Representation of a dataset for federated learning/evaluation/analytics.

Download, partition data among clients (edge devices), or load full dataset.

Partitions are created using IidPartitioner. Support for different partitioners specification and types will come in future releases.

Parameters:
  • dataset (str) – The name of the dataset in the Hugging Face Hub.

  • subset (str) – Secondary information regarding the dataset, most often subset or version (that is passed to the name in datasets.load_dataset).

  • resplitter (Optional[Union[Resplitter, Dict[str, Tuple[str, ...]]]]) – Callable that transforms DatasetDict splits, or configuration dict for MergeResplitter.

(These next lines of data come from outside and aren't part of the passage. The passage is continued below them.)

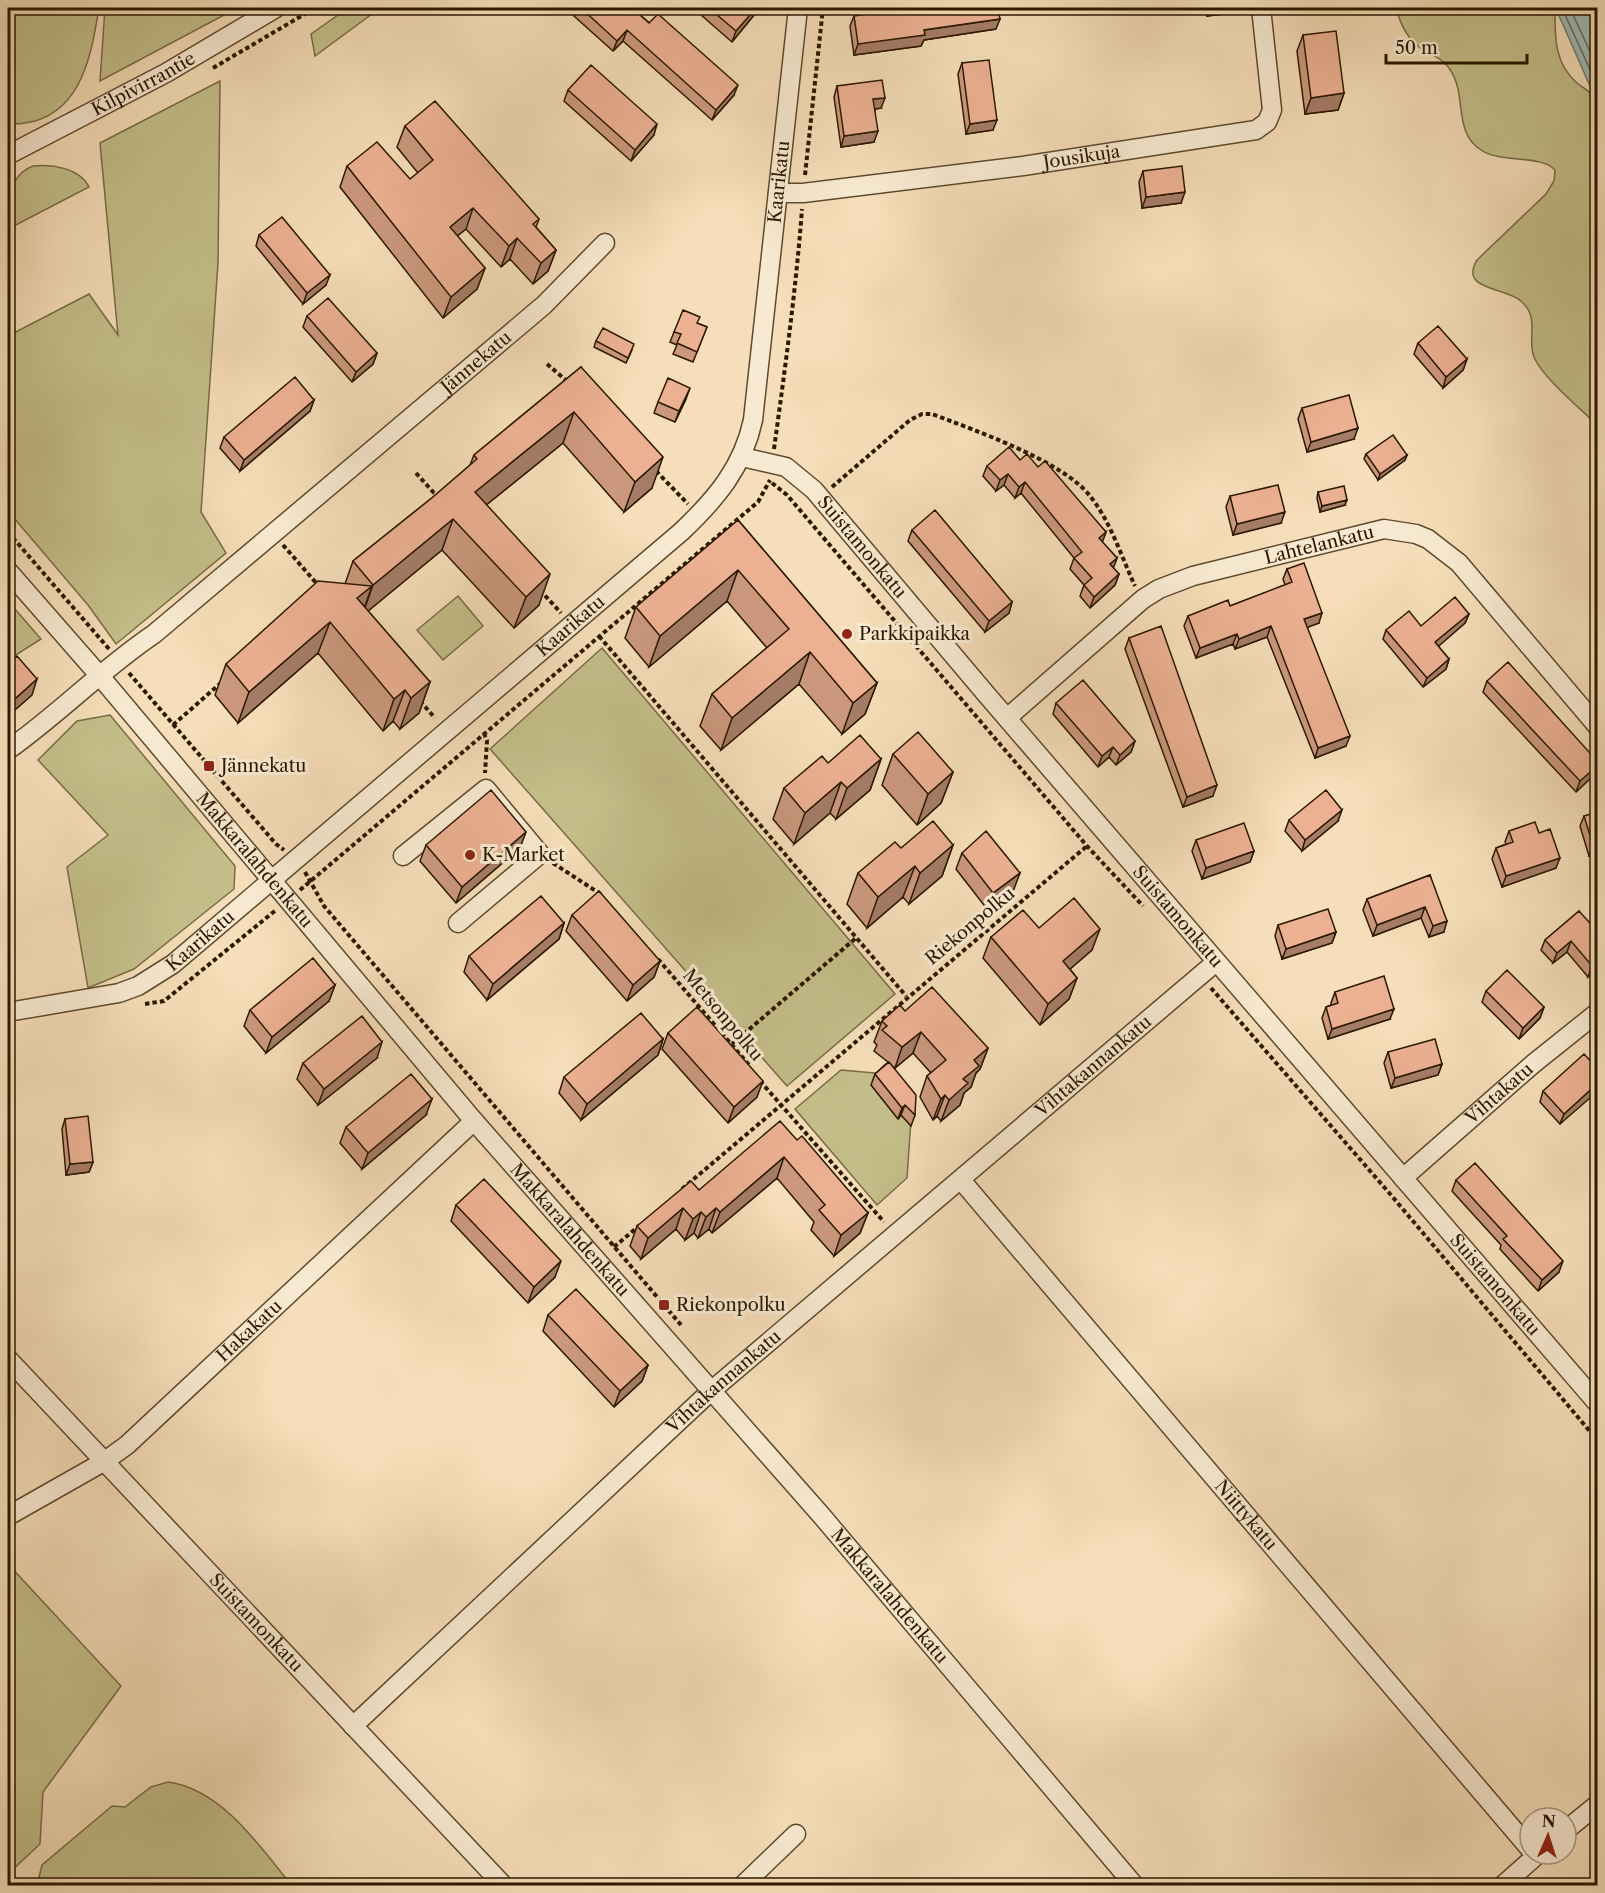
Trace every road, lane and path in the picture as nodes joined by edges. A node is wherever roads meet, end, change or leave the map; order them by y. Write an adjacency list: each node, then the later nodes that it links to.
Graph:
1 (276, 8): 5 (street, Kilpivirrantie)
2 (798, 8): 6 (street, Kaarikatu)
3 (823, 8): 7 (path)
4 (1262, 8): 7 (street, Jousikuja)
5 (8, 155)
6 (778, 193): 7 (street, Jousikuja); 12 (street, Kaarikatu)
7 (803, 193): 11 (path)
8 (604, 243): 20 (street, Jännekatu)
9 (547, 364): 10 (path)
10 (571, 385)
11 (775, 441)
12 (742, 457): 17 (street, Suistamonkatu); 18 (street, Kaarikatu)
13 (652, 467): 18 (path)
14 (416, 473): 16 (path)
15 (770, 481): 38 (path)
16 (443, 496)
17 (820, 498): 24 (path); 31 (street, Suistamonkatu)
18 (698, 516): 25 (street, Kaarikatu)
19 (8, 532): 27 (path)
20 (273, 534): 23 (path); 27 (street, Jännekatu)
21 (8, 571): 28 (street, Makkaralahdenkatu)
22 (536, 585): 25 (path)
23 (325, 593)
24 (1143, 599): 31 (street, Lahtelankatu); 33 (street, Lahtelankatu)
25 (573, 625): 34 (street, Kaarikatu)
26 (599, 636): 46 (path)
27 (117, 659): 28 (street, Jännekatu); 32 (path)
28 (99, 675): 36 (street, Jännekatu); 42 (street, Makkaralahdenkatu)
29 (227, 678): 32 (path)
30 (416, 697): 34 (path)
31 (1007, 718): 48 (street, Suistamonkatu)
32 (173, 725): 41 (path)
33 (1598, 727)
34 (447, 732): 41 (street, Kaarikatu)
35 (484, 733): 37 (path)
36 (8, 750)
37 (486, 789): 39 (street); 40 (street)
38 (1087, 846): 44 (path); 50 (path, Riekonpolku)
39 (540, 854): 43 (path); 45 (street)
40 (403, 856)
41 (296, 861): 42 (street, Kaarikatu); 64 (path)
42 (272, 881): 51 (street, Kaarikatu); 57 (street, Makkaralahdenkatu)
43 (605, 899)
44 (1148, 912)
45 (458, 923)
46 (856, 938): 50 (path); 53 (path)
47 (657, 958): 53 (path, Metsonpolku)
48 (1216, 962): 49 (street, Vihtakannankatu); 58 (street, Suistamonkatu)
49 (1199, 976): 59 (street, Vihtakannankatu); 70 (path)
50 (906, 996): 56 (path, Riekonpolku)
51 (8, 1012)
52 (1598, 1012): 58 (street, Vihtakatu)
53 (732, 1044): 54 (path, Metsonpolku)
54 (752, 1070)
55 (759, 1079): 56 (path, Metsonpolku)
56 (779, 1105): 60 (path, Riekonpolku); 62 (path, Metsonpolku)
57 (474, 1121): 65 (street, Makkaralahdenkatu); 71 (street, Hakakatu)
58 (1403, 1178): 69 (street, Suistamonkatu)
59 (961, 1180): 62 (street, Vihtakannankatu); 76 (street, Niittykatu)
60 (681, 1190)
61 (645, 1220): 64 (path)
62 (890, 1230): 63 (path); 68 (street, Vihtakannankatu)
63 (877, 1232)
64 (614, 1248): 65 (path); 66 (path)
65 (597, 1262): 68 (street, Makkaralahdenkatu)
66 (684, 1330)
67 (8, 1359): 71 (street, Suistamonkatu)
68 (711, 1391): 73 (street, Vihtakannankatu); 81 (street, Makkaralahdenkatu)
69 (1598, 1404)
70 (1598, 1441)
71 (105, 1461): 72 (street, Hakakatu); 73 (street, Suistamonkatu)
72 (8, 1516)
73 (354, 1726): 79 (street, Suistamonkatu)
74 (1598, 1803): 75 (street)
75 (1578, 1820)
76 (1518, 1833)
77 (796, 1834): 80 (street)
78 (1522, 1866): 82 (street)
79 (504, 1886)
80 (742, 1886)
81 (1135, 1886)
82 (1502, 1886)

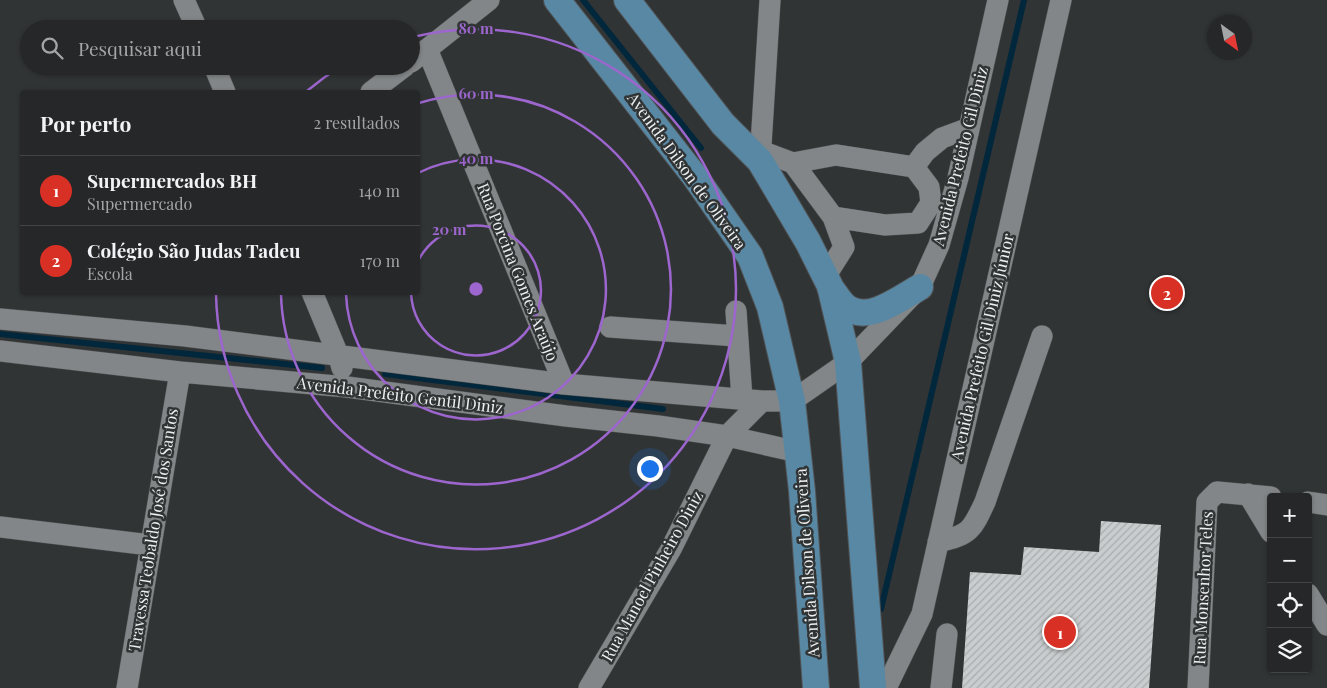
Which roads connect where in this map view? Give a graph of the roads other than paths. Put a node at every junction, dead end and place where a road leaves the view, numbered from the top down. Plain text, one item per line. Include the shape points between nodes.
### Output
1 (184, 0) edge
2 (489, 0) edge
3 (557, 0) edge
4 (627, 0) edge
5 (770, 0) edge
6 (998, 0) edge
7 (1061, 0) edge
8 (193, 20) edge
9 (420, 55) edge
10 (420, 58) edge
11 (218, 75) edge
12 (393, 75) edge
13 (224, 90) edge
14 (374, 90) edge
15 (969, 128) junction
16 (761, 156) junction
17 (793, 163) junction
18 (914, 167) junction
19 (833, 217) junction
20 (828, 282) junction
21 (920, 287) junction
22 (313, 295) edge
23 (736, 311) dead end
24 (0, 319) edge
25 (610, 327) dead end
26 (737, 336) junction
27 (1042, 336) dead end
28 (0, 351) edge
29 (339, 357) junction
30 (848, 362) junction
31 (180, 372) junction
32 (564, 384) junction
33 (347, 387) junction
34 (752, 400) junction
35 (792, 401) junction
36 (727, 436) junction
37 (798, 452) junction
38 (1248, 494) junction
39 (1267, 496) edge
40 (1312, 503) edge
41 (1327, 505) edge
42 (1267, 525) edge
43 (0, 527) edge
44 (938, 542) junction
45 (150, 545) junction
46 (1312, 601) edge
47 (1327, 625) edge
48 (947, 634) dead end
49 (127, 688) edge
50 (589, 688) edge
51 (816, 688) edge
52 (873, 688) edge
53 (886, 688) edge
54 (941, 688) edge
55 (1198, 688) edge

1 - 8 street
2 - 9 street
3 - 35 main road, Avenida Dilson de Oliveira via 696,178 750,256 770,307
4 - 16 main road via 723,124
5 - 16 street
6 - 15 street, Avenida Prefeito Gil Diniz
7 - 44 street, Avenida Prefeito Gil Diniz Júnior
10 - 32 street, Rua Porcina Gomes Araújo
11 - 13 street
12 - 14 street
15 - 18 street via 942,138 925,152
15 - 21 street, Avenida Prefeito Gil Diniz via 939,245
16 - 17 street
16 - 20 main road
17 - 18 street via 836,155
17 - 19 street
18 - 19 street via 929,187 931,203 918,223 885,225
19 - 20 street via 844,247
20 - 21 main road via 846,306 861,313 879,310
20 - 30 main road
21 - 30 street, Avenida Prefeito Gil Diniz
22 - 29 street
23 - 26 street
24 - 29 street, Avenida Prefeito Gentil Diniz via 185,336
25 - 26 street
26 - 34 street
27 - 44 street via 985,502 974,525 958,537
28 - 31 street, Avenida Prefeito Gentil Diniz
29 - 32 street, Avenida Prefeito Gentil Diniz
29 - 33 street
30 - 35 street, Avenida Prefeito Gil Diniz
30 - 52 main road
31 - 33 street, Avenida Prefeito Gentil Diniz
31 - 45 street, Travessa Teobaldo José dos Santos
32 - 34 street, Avenida Prefeito Gentil Diniz
33 - 36 street, Avenida Prefeito Gentil Diniz
34 - 35 street, Avenida Prefeito Gentil Diniz
34 - 36 street
35 - 37 main road, Avenida Dilson de Oliveira
36 - 37 street, Avenida Prefeito Gentil Diniz
36 - 50 street, Rua Manoel Pinheiro Diniz via 671,549
37 - 51 main road, Avenida Dilson de Oliveira
38 - 39 street
38 - 42 street
38 - 55 street, Rua Monsenhor Teles via 1217,492 1208,502
40 - 41 street
43 - 45 street
44 - 53 street, Avenida Prefeito Gil Diniz Júnior via 922,614
45 - 49 street, Travessa Teobaldo José dos Santos
46 - 47 street
48 - 54 street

  • partitioners (Dict[str, Union[Partitioner, int]]) – A dictionary mapping the Dataset split (a str) to a Partitioner or an int (representing the number of IID partitions that this split should be partitioned into). One or multiple Partitioner objects can be specified in that manner, but at most, one per split.

  • shuffle (bool) – Whether to randomize the order of samples. Applied prior to resplitting, speratelly to each of the present splits in the dataset. It uses the seed argument. Defaults to True.

  • seed (Optional[int]) – Seed used for dataset shuffling. It has no effect if shuffle is False. The seed cannot be set in the later stages. If None, then fresh, unpredictable entropy will be pulled from the OS. Defaults to 42.

Examples

Use MNIST dataset for Federated Learning with 100 clients (edge devices):

>>> mnist_fds = FederatedDataset(dataset="mnist", partitioners={"train": 100})
>>> # Load partition for client with ID 10.
>>> partition = mnist_fds.load_partition(10, "train")
>>> # Use test split for centralized evaluation.
>>> centralized = mnist_fds.load_split("test")

Methods

load_partition(partition_id[, split])

Load the partition specified by the idx in the selected split.

load_split(split)

Load the full split of the dataset.

Attributes

partitioners

Dictionary mapping each split to its associated partitioner.

load_partition(partition_id: int, split: str | None = None) Dataset[source]#

Load the partition specified by the idx in the selected split.

The dataset is downloaded only when the first call to load_partition or load_split is made.

Parameters:
  • partition_id (int) – Partition index for the selected split, idx in {0, …, num_partitions - 1}.

  • split (Optional[str]) – Name of the (partitioned) split (e.g. “train”, “test”). You can skip this parameter if there is only one partitioner for the dataset. The name will be inferred automatically. For example, if partitioners={“train”: 10}, you do not need to provide this argument, but if partitioners={“train”: 10, “test”: 100}, you need to set it to differentiate which partitioner should be used.

Returns:

partition – Single partition from the dataset split.

Return type:

Dataset

load_split(split: str) Dataset[source]#

Load the full split of the dataset.

The dataset is downloaded only when the first call to load_partition or load_split is made.

Parameters:

split (str) – Split name of the downloaded dataset (e.g. “train”, “test”).

Returns:

dataset_split – Part of the dataset identified by its split name.

Return type:

Dataset

property partitioners: Dict[str, Partitioner]#

Dictionary mapping each split to its associated partitioner.

The returned partitioners have the splits of the dataset assigned to them.